Wildcard Round Script, 19 July, 2023
What do lasagne and data-driven social science research have in common? Well, cooking and data science are two of my favourite past-times – but more importantly they’re both things we would sometimes like to reproduce.
When it comes to lasagne, replication is pretty straight forward. You’ll need a recipe for each of the components – pasta sheets, béchamel, and sauce.. or you’ll use pre-made pasta sheets.
Now, imagine if instead of a neatly formatted recipe with ingredients and step-by-step instructions, you had to instead make a lasagne based on a transcript of someone else making lasagne. You might be thinking – cool like a cooking show? No. I mean “pick up the knife”, “turn oven knob”, “put water in the pot”, “put pot of water on stove”… every little detail. How tedious right?
Unfortunately, replication in empirical social science can often be that tedious. Replication usually involves following the data preparation and analysis line-by-line in whatever coding language the researchers used.
Now before you go blaming social scientists, it’s really not our fault. Instead of standard things like béchamel and pasta sheets, we’re out here trying to collect and wrangle all sorts of complex and novel data – from survey data, to satellite images and even social media data – and that’s before we even get to trying to extract useful insights and stories from that data.

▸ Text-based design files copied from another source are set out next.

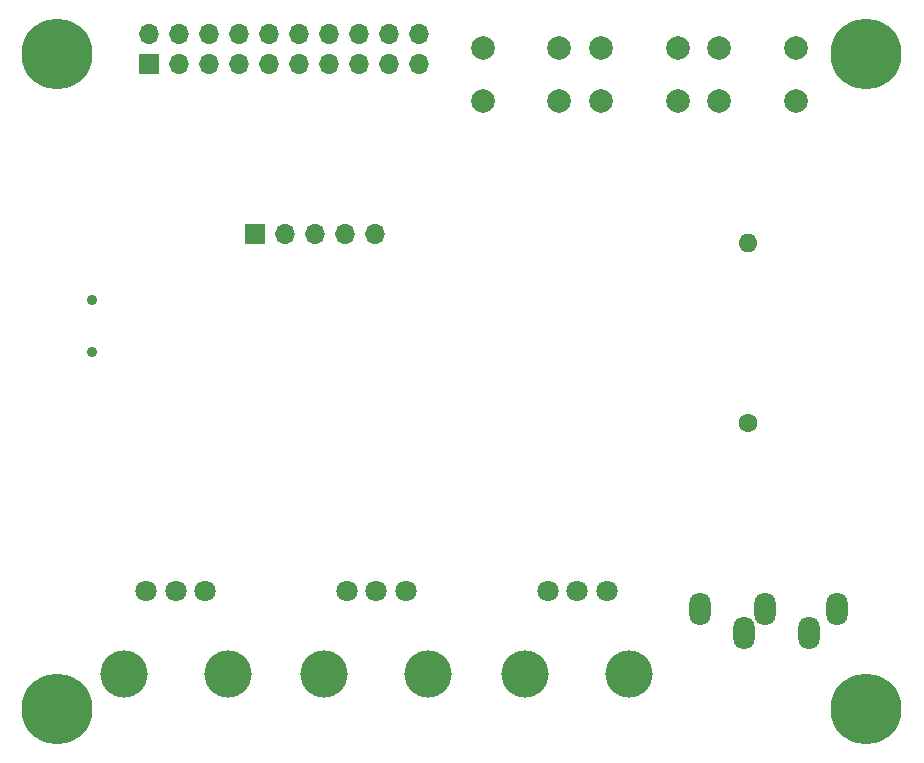
<source format=gbr>
%TF.GenerationSoftware,KiCad,Pcbnew,7.0.7*%
%TF.CreationDate,2023-09-03T16:08:26-07:00*%
%TF.ProjectId,headphone_dac,68656164-7068-46f6-9e65-5f6461632e6b,rev?*%
%TF.SameCoordinates,Original*%
%TF.FileFunction,Soldermask,Bot*%
%TF.FilePolarity,Negative*%
%FSLAX46Y46*%
G04 Gerber Fmt 4.6, Leading zero omitted, Abs format (unit mm)*
G04 Created by KiCad (PCBNEW 7.0.7) date 2023-09-03 16:08:26*
%MOMM*%
%LPD*%
G01*
G04 APERTURE LIST*
%ADD10C,4.000000*%
%ADD11C,1.800000*%
%ADD12C,0.900000*%
%ADD13O,1.800000X2.800000*%
%ADD14C,1.600000*%
%ADD15O,1.600000X1.600000*%
%ADD16C,2.000000*%
%ADD17C,6.000000*%
%ADD18C,0.800000*%
%ADD19R,1.700000X1.700000*%
%ADD20O,1.700000X1.700000*%
G04 APERTURE END LIST*
D10*
%TO.C,RV3*%
X140400000Y-148500000D03*
X131600000Y-148500000D03*
D11*
X133500000Y-141500000D03*
X136000000Y-141500000D03*
X138500000Y-141500000D03*
%TD*%
D12*
%TO.C,J1*%
X94900000Y-116800000D03*
X94900000Y-121200000D03*
%TD*%
D13*
%TO.C,J6*%
X150100000Y-145000000D03*
X151900000Y-143000000D03*
X158000000Y-143000000D03*
X155600000Y-145000000D03*
X146400000Y-143000000D03*
%TD*%
D14*
%TO.C,R10*%
X150500000Y-127250000D03*
D15*
X150500000Y-112010000D03*
%TD*%
D10*
%TO.C,RV1*%
X106400000Y-148500000D03*
X97600000Y-148500000D03*
D11*
X99500000Y-141500000D03*
X102000000Y-141500000D03*
X104500000Y-141500000D03*
%TD*%
D10*
%TO.C,RV2*%
X123400000Y-148500000D03*
X114600000Y-148500000D03*
D11*
X116500000Y-141500000D03*
X119000000Y-141500000D03*
X121500000Y-141500000D03*
%TD*%
D16*
%TO.C,SW1*%
X134500000Y-100000000D03*
X128000000Y-100000000D03*
X134500000Y-95500000D03*
X128000000Y-95500000D03*
%TD*%
%TO.C,SW2*%
X138000000Y-95500000D03*
X144500000Y-95500000D03*
X138000000Y-100000000D03*
X144500000Y-100000000D03*
%TD*%
%TO.C,SW3*%
X154500000Y-100000000D03*
X148000000Y-100000000D03*
X154500000Y-95500000D03*
X148000000Y-95500000D03*
%TD*%
D17*
%TO.C,H2*%
X92000000Y-96000000D03*
%TD*%
%TO.C,H3*%
X160500000Y-96000000D03*
%TD*%
%TO.C,H4*%
X160500000Y-151500000D03*
%TD*%
D18*
%TO.C,H1*%
X89750000Y-151500000D03*
X90409010Y-149909010D03*
X90409010Y-153090990D03*
X92000000Y-149250000D03*
D17*
X92000000Y-151500000D03*
D18*
X92000000Y-153750000D03*
X93590990Y-149909010D03*
X93590990Y-153090990D03*
X94250000Y-151500000D03*
%TD*%
D19*
%TO.C,J2*%
X99750000Y-96850000D03*
D20*
X99750000Y-94310000D03*
X102290000Y-96850000D03*
X102290000Y-94310000D03*
X104830000Y-96850000D03*
X104830000Y-94310000D03*
X107370000Y-96850000D03*
X107370000Y-94310000D03*
X109910000Y-96850000D03*
X109910000Y-94310000D03*
X112450000Y-96850000D03*
X112450000Y-94310000D03*
X114990000Y-96850000D03*
X114990000Y-94310000D03*
X117530000Y-96850000D03*
X117530000Y-94310000D03*
X120070000Y-96850000D03*
X120070000Y-94310000D03*
X122610000Y-96850000D03*
X122610000Y-94310000D03*
%TD*%
D19*
%TO.C,J3*%
X108750000Y-111250000D03*
D20*
X111290000Y-111250000D03*
X113830000Y-111250000D03*
X116370000Y-111250000D03*
X118910000Y-111250000D03*
%TD*%
M02*

</source>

Given how varied social science research can be, are there even any alternatives to “and then I did this and then I did this” narration? Well, that’s where my research comes in. I design and build templates and tools for less tedious and more transparent data preparation. I work with domain experts to co-design solutions to technical bottlenecks and statistical challenges in their use of data. I learn about all the cool experimental lasagnes that social scientists are cooking up and package up common data practices into new concepts and tools.
Data preparation is just one of many components needed for high quality data-driven research, and just like with lasagne fillings, there’s a lot of possible variations, but in both cases a well written recipe goes a long way.
Faculty Round Script, 30 June, 2023
Result: Second Place
What do lasagne and data-driven social science research have in common? Well, cooking and data science are two of my favourite past-times – but more importantly they’re both things we would sometimes like to reproduce.
When it comes to lasagne, replication is pretty straight forward. You’ll need a recipe for each of the components – pasta sheets, béchamel, and sauce.. or you’ll use pre-made pasta sheets.
Now, imagine if instead of a neatly formatted recipe with ingredients and step-by-step instructions, you had to instead make a lasagne based on a transcript of someone else making lasagne. You might be thinking – cool like a cooking show? No. I mean “pick up the knife”, “turn oven knob”, “put water in the pot”, “put pot of water on stove”… every little detail. How tedious right?
Unfortunately, replication in empirical social science can often be that tedious. Replication usually involves following the data preparation and analysis line-by-line in whatever coding language the researchers used.
Now before you go blaming social scientists, it’s really not our fault. Instead of standard things like béchamel and pasta sheets, we’re out here trying to collect and wrangle all sorts of complex and novel data and that’s before we even get to trying to extract useful insights and stories from that data.
Given how varied social science research can be, are there even any alternatives to “and then I did this and then I did this” narration? Well, that’s where my research comes in. I design and build templates and tools for less tedious and more transparent data preparation. I learn about all the cool experimental lasagnes that social scientists are cooking up and package up common data practices into new concepts and tools.
I work with domain experts to co-design solutions to technical bottlenecks and statistical challenges in their use of data – whether that’s mapping Australian statistics into some international classifications, or understanding the limitations of social media data, or wrangling satellite images into fancy new computer vision models.
These are just some of the many components required to create high quality data-driven research, and just like with lasagne fillings, there’s a lot of possible variations, but in all cases a well written recipe goes a long way.